A research team in Germany evaluated the feasibility and efficacy of autologous (self-donated) umbilical cord blood mononuclear cell (UCMNC) transplantation on right ventricular (RV) function in a large animal model of chronic RV overload. Their study examined the potential therapeutic role of UCMNCs in treating one of the most common cyanotic congenital heart defects in the Tetralogy of Fallot (TOF), a group of congenital heart defects.
They found that the transplant enhanced diastolic properties, likely through blood vessel growth (angiogenesis). The authors noted that UCMNCs have already been shown to be therapeutic agents in patients suffering from major hematological disorders.
"Surgical repair is inevitable and aims to normalize pulmonary blood flow by correcting the abnormal anatomy of the right ventricular outflow tract, but no experimental approach has been conducted to study the potential of stem cell treatment in RV volume overload," said corresponding author Dr. Can Yerebakan of the University of Rostock, Rostock, Germany.

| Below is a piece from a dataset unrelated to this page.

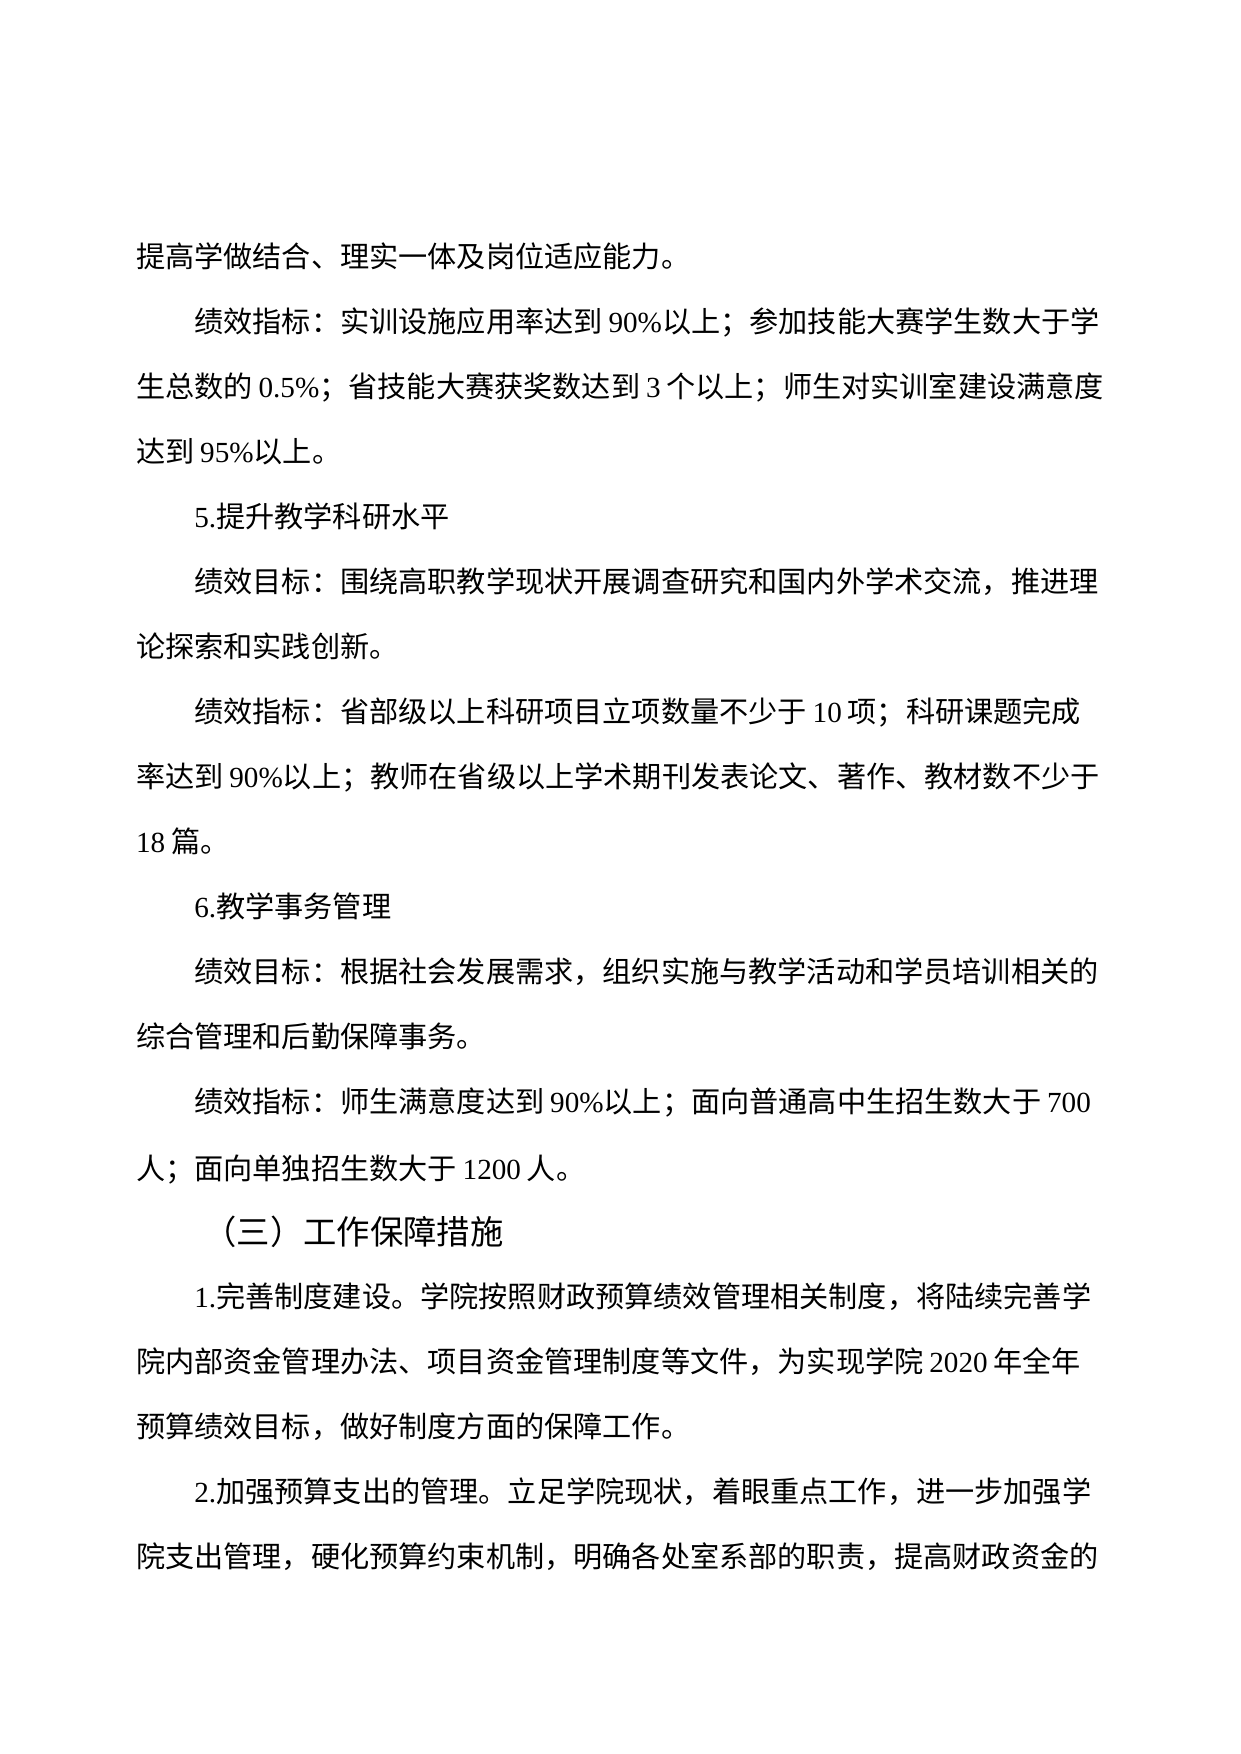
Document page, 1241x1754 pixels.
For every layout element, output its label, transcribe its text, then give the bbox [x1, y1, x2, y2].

They concluded that UCMNC transplantation was "feasible and safe" and seemed to "positively influence the diastolic properties of the RV under chronic volume overload."
Three months post-transplantation into laboratory sheep, the researchers were able to observe an alteration in the RV function, which is one of the long-term determinants of morbidity and mortality after TOF correction.
"We observed significantly enhanced capillary formation in the cell group, which yielded the possible explanation of better diastolic function achieved by cell transplantation," said Dr. Yerebakan. "This finding indicates the potential importance of UCB for RV modeling after infundibulotomy."
"These two studies add to the plethora of potential uses for UBC, ranging from possible treatments for neurological disorders, such as stroke and Alzheimer's disease to Diabetes, and now the repair of damaged heart and lungs," commented Section Editor Dr. Julio Voltarelli, professor of clinical medicine and clinical immunology in the Head, Bone Marrow Transplantation Unit at the University Hospital (Hospital das Clínicas), University of São Paulo, Brazil.